Incapable de contrer la présence iranienne et celle du Hezbollah en Syrie par le biais des raids aériens, Israël a opté pour la déstabilisation à Deraa, ajoute Nasser Kandil.

Et ce ne sont pas les moyens qui lui manquent. Israël entretenait de bonnes relations avec les groupes armés présents notamment dans la province de Quneitra, qu’il a soutenus, armés et financés dans l’espoir d’instaurer une « zone de sécurité » le long du Golan occupé, à l’instar de celle qu’il avait établie au Liban-Sud pendant sa longue occupation du pays (1978-2000). Des centaines de rebelles et de combattants appartenant à des groupes islamistes ont aussi été soignés dans les hôpitaux israéliens tout au long de la guerre syrienne.

Une source de sécurité libanaise souligne que les attaques de Deraa sont l’œuvre de professionnels qui maîtrisent parfaitement les techniques de camouflage et de préparation d’engins explosifs sophistiqués.

« Ils sont habiles à un point tel que le 13 juillet, ils ont fait exploser une charge à quelques mètres seulement d’une patrouille de la police militaire russe de manière à ne pas faire de victimes mais seulement à envoyer un message », indique la source, qui estime entre « 100 et 150 combattants les membres des cellules dormantes actives à Deraa ».

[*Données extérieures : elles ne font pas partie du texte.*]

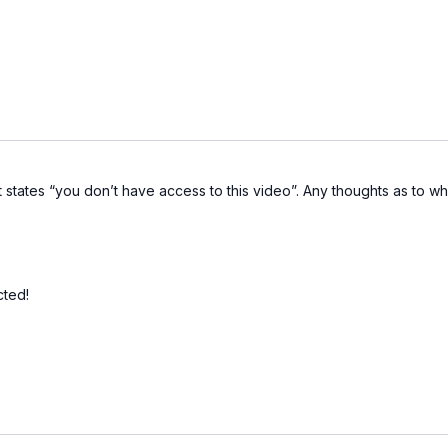
 states “you don’t have access to this video”. Any thoughts as to why? 
cted!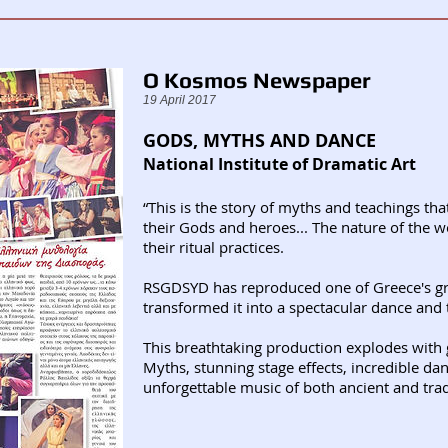
O Kosmos Newspaper
19 April 2017
GODS, MYTHS AND DANCE
National Institute of Dramatic Art
“This is the story of myths and teachings tha
their Gods and heroes... The nature of the w
their ritual practices.
RSGDSYD has reproduced one of Greece's gre
transformed it into a spectacular dance and 
This breathtaking production explodes with 
Myths, stunning stage effects, incredible da
unforgettable music of both ancient and trad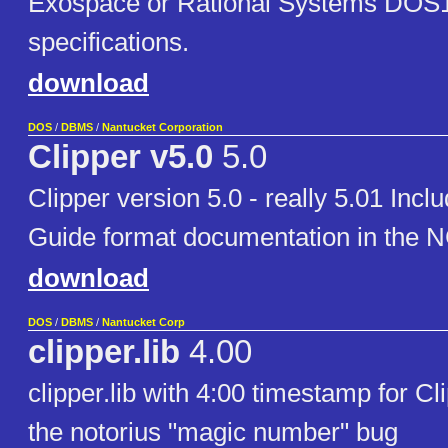
Exospace or Rational Systems DOS
specifications.
download
DOS
/
DBMS
/
Nantucket Corporation
Clipper v5.0
5.0
Clipper version 5.0 - really 5.01 Incl
Guide format documentation in the NG
download
DOS
/
DBMS
/
Nantucket Corp
clipper.lib
4.00
clipper.lib with 4:00 timestamp for Cl
the notorius "magic number" bug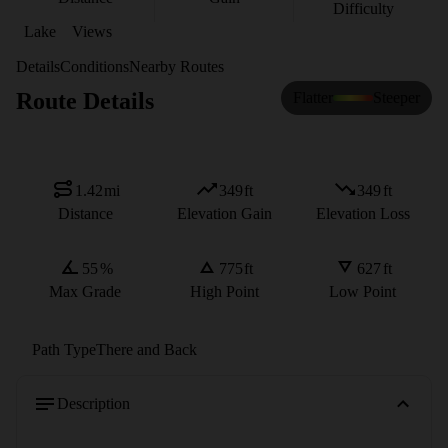
Difficulty
Lake
Views
Details
Conditions
Nearby Routes
Route Details
Flatter
Steeper
1.42
mi
349
ft
349
ft
Distance
Elevation Gain
Elevation Loss
55
%
775
ft
627
ft
Max Grade
High Point
Low Point
Path Type
There and Back
Description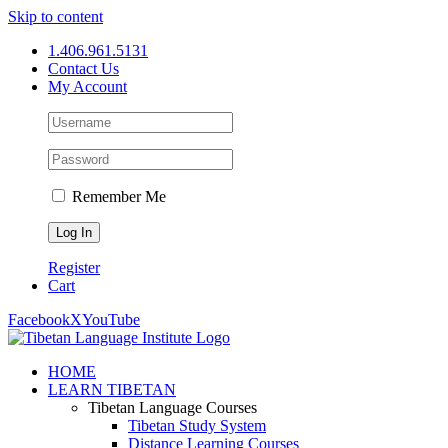
Skip to content
1.406.961.5131
Contact Us
My Account
Remember Me
Register
Cart
Facebook
X
YouTube
HOME
LEARN TIBETAN
Tibetan Language Courses
Tibetan Study System
Distance Learning Courses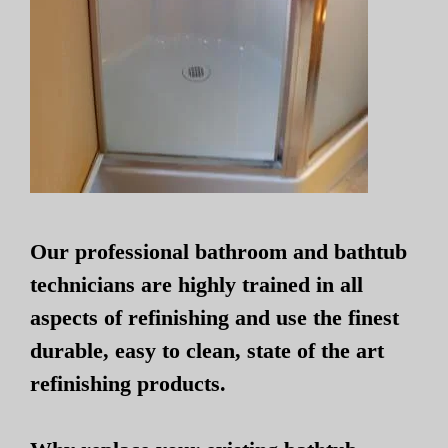
Our professional bathroom and bathtub
technicians are highly trained in all
aspects of refinishing and use the finest
durable, easy to clean, state of the art
refinishing products.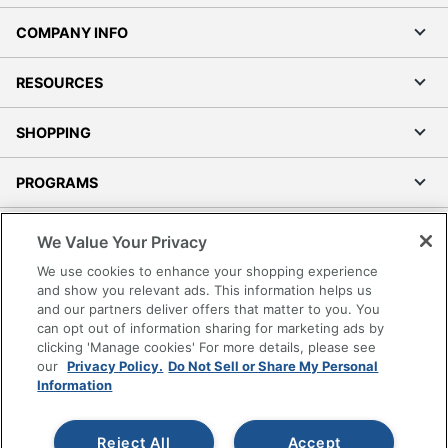
COMPANY INFO
RESOURCES
SHOPPING
PROGRAMS
Terms of Use
We Value Your Privacy
Privacy Policy
We use cookies to enhance your shopping experience
Accessibility
and show you relevant ads. This information helps us
and our partners deliver offers that matter to you. You
Office Depot Tracking Tools
can opt out of information sharing for marketing ads by
Grand & Toy Canada
clicking 'Manage cookies' For more details, please see
Manage Cookies
our
Privacy Policy.
Do Not Sell or Share My Personal
Information
Do Not Sell or Share My Personal Information
Copyright © 2026 by Office Depot, LLC. All rights
Reject All
Accept
reserved.
Prices shown are in U.S. Dollars. Please log in for your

Divergences entre la Russie et l’Iran

Des médias proches de l’opposition syrienne avancent d’autres pistes pour expliquer l’indescriptible chaos qui règne à Deraa. Ils pointent du doigt le Hezbollah et l’Iran, qui seraient responsables de certains assassinats contre d’ex-chefs rebelles, soupçonnés de maintenir des liens avec Israël.

Les experts interrogés affirment tous que les actes de guérilla ne sont pas susceptibles d’inverser les rapports de force et de permettre le retour de l’influence des groupes rebelles

Des responsables iraniens rencontrés à Beyrouth n’ont en revanche pas épargné leurs critiques vis-à-vis du modèle de « réconciliation » prôné par la Russie, qui « permet aux rebelles de conserver leurs armes et de contrôler des villes, lesquelles représentent des foyers insurrectionnels potentiels susceptibles d’être instrumentalisés par l’extérieur à tout moment ».

Nasser Kandil ne partage pas ce point de vue. Selon lui, l’instabilité à Deraa n’est pas une preuve de l’échec du modèle de règlement russe « car la plus grande partie de la population et des ex-rebelles restent attachés à la réconciliation et désapprouvent les attaques contre l’armée et les symboles du pouvoir ».

Elias Farhat est du même avis et estime qu’un plus grand investissement de l’État et une réactivation de l’administration et de la justice pourraient apaiser les esprits et ramener le calme.

Rebelle syrien dans la province de Deraa en juillet 2018 (AFP)
Rebelle syrien dans la province de Deraa en juillet 2018 (AFP)

Quoi qu’il en soit, les experts interrogés affirment tous que les actes de guérilla ne sont pas susceptibles d’inverser les rapports de force et de permettre le retour de l’influence des groupes rebelles.

Il n’en demeure pas moins que les pertes subies par les troupes gouvernementales et l’insécurité qui règne à Deraa, et qui a gagné des zones qui n’ont jamais échappé au contrôle du pouvoir telles que Atman, Sabil et la moitié de la ville même de Deraa, montrent que cette région reste le théâtre d’un affrontement stratégique dans lequel s’imbriquent des enjeux locaux et régionaux.